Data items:
★ ★ ★ ★ ★ ★ ★

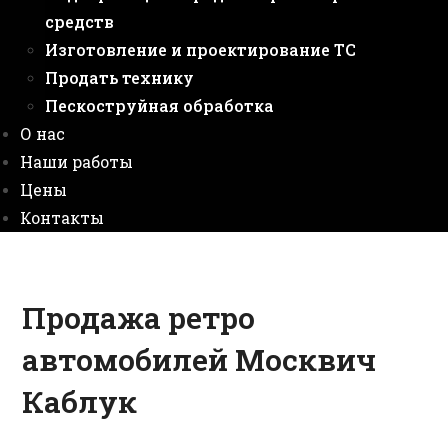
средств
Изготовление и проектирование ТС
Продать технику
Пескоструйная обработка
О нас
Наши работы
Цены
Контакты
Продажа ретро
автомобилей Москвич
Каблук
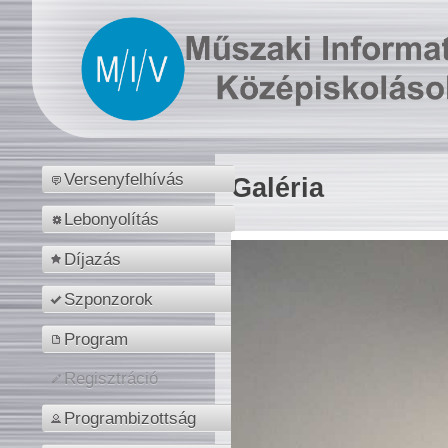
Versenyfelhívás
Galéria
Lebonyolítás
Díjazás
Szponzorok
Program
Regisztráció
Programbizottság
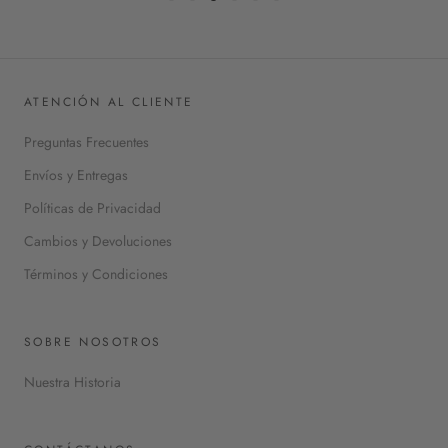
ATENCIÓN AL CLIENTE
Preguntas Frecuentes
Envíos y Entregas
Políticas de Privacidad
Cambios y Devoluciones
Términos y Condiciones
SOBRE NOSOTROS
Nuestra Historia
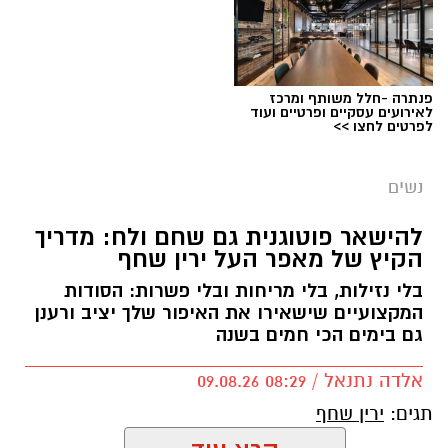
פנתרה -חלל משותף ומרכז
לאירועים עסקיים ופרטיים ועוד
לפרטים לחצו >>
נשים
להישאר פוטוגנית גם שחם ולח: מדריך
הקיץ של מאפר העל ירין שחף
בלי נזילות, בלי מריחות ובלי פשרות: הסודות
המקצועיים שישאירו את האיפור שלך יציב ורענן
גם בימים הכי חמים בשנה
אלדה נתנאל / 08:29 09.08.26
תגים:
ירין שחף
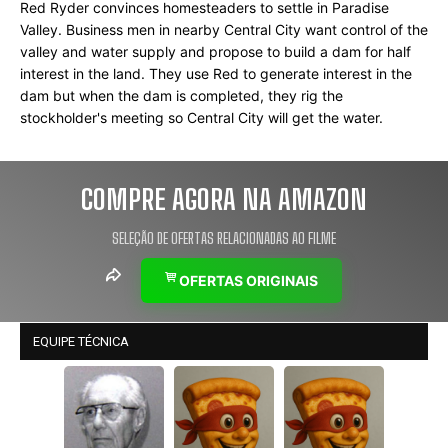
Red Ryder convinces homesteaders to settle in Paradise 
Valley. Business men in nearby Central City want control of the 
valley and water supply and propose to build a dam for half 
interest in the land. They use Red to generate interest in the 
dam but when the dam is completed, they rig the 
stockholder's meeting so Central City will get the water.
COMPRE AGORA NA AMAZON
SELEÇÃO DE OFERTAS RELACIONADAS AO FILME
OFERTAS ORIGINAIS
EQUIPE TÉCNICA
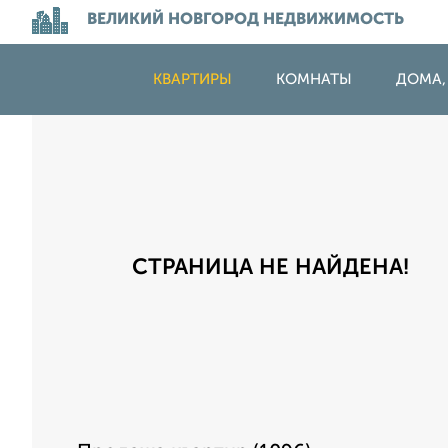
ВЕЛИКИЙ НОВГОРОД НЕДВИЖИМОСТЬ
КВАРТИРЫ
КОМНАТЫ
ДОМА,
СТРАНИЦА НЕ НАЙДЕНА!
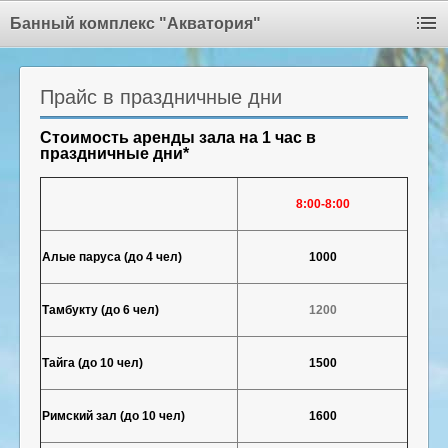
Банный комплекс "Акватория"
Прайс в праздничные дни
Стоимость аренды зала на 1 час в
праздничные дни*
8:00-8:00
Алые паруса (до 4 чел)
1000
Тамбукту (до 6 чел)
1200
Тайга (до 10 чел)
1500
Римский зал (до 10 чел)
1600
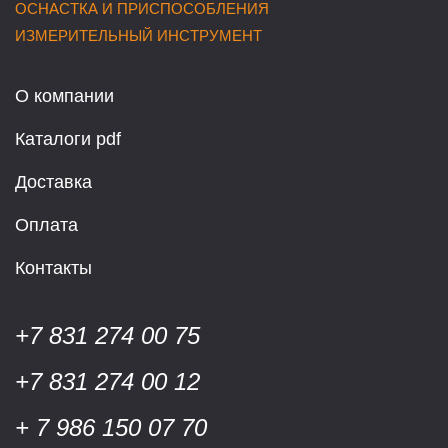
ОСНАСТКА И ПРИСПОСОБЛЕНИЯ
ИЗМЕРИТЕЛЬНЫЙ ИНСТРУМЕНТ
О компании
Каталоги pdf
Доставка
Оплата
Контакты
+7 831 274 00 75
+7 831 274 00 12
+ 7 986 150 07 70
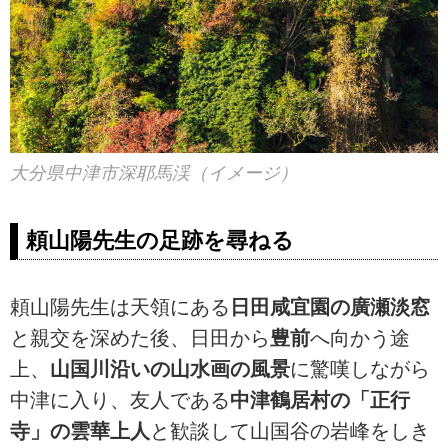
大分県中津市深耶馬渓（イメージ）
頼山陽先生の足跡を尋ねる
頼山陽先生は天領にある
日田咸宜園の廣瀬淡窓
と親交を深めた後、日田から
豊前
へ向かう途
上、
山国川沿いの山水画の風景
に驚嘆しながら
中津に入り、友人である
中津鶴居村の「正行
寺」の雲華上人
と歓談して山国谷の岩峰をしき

★ ★ ★ ★ ★ ★ ★

## Problem statement:
Copy the entries above faithfully and omit every image.

## Solution:
средств
Изготовление и проектирование ТС
Продать технику
Пескоструйная обработка
О нас
Наши работы
Цены
Контакты
Продажа ретро
автомобилей Москвич
Каблук
Versenyfelhívás
Galéria
Lebonyolítás
Díjazás
Szponzorok
Program
Regisztráció
Programbizottság
ATENCIÓN AL CLIENTE
Preguntas Frecuentes
Envíos y Entregas
Políticas de Privacidad
Cambios y Devoluciones
Términos y Condiciones
SOBRE NOSOTROS
Nuestra Historia
פנתרה -חלל משותף ומרכז
לאירועים עסקיים ופרטיים ועוד
לפרטים לחצו >>
נשים
להישאר פוטוגנית גם שחם ולח: מדריך
הקיץ של מאפר העל ירין שחף
בלי נזילות, בלי מריחות ובלי פשרות: הסודות
המקצועיים שישאירו את האיפור שלך יציב ורענן
גם בימים הכי חמים בשנה
אלדה נתנאל / 08:29 09.08.26
תגים:
ירין שחף
Red Ryder convinces homesteaders to settle in Paradise 
Valley. Business men in nearby Central City want control of the 
valley and water supply and propose to build a dam for half 
interest in the land. They use Red to generate interest in the 
dam but when the dam is completed, they rig the 
stockholder's meeting so Central City will get the water.
COMPRE AGORA NA AMAZON
SELEÇÃO DE OFERTAS RELACIONADAS AO FILME
OFERTAS ORIGINAIS
EQUIPE TÉCNICA
ВЕЛИКИЙ НОВГОРОД НЕДВИЖИМОСТЬ
КВАРТИРЫ
КОМНАТЫ
ДОМА,
СТРАНИЦА НЕ НАЙДЕНА!
Банный комплекс "Акватория"
Прайс в праздничные дни
Стоимость аренды зала на 1 час в
праздничные дни*
8:00-8:00
Алые паруса (до 4 чел)
1000
Тамбукту (до 6 чел)
1200
Тайга (до 10 чел)
1500
Римский зал (до 10 чел)
1600
ОСНАСТКА И ПРИСПОСОБЛЕНИЯ
ИЗМЕРИТЕЛЬНЫЙ ИНСТРУМЕНТ
О компании
Каталоги pdf
Доставка
Оплата
Контакты
+7 831 274 00 75
+7 831 274 00 12
+ 7 986 150 07 70
大分県中津市深耶馬渓（イメージ）
頼山陽先生の足跡を尋ねる
頼山陽先生は天領にある
日田咸宜園の廣瀬淡窓
と親交を深めた後、日田から
豊前
へ向かう途
上、
山国川沿いの山水画の風景
に驚嘆しながら
中津に入り、友人である
中津鶴居村の「正行
寺」の雲華上人
と歓談して山国谷の岩峰をしき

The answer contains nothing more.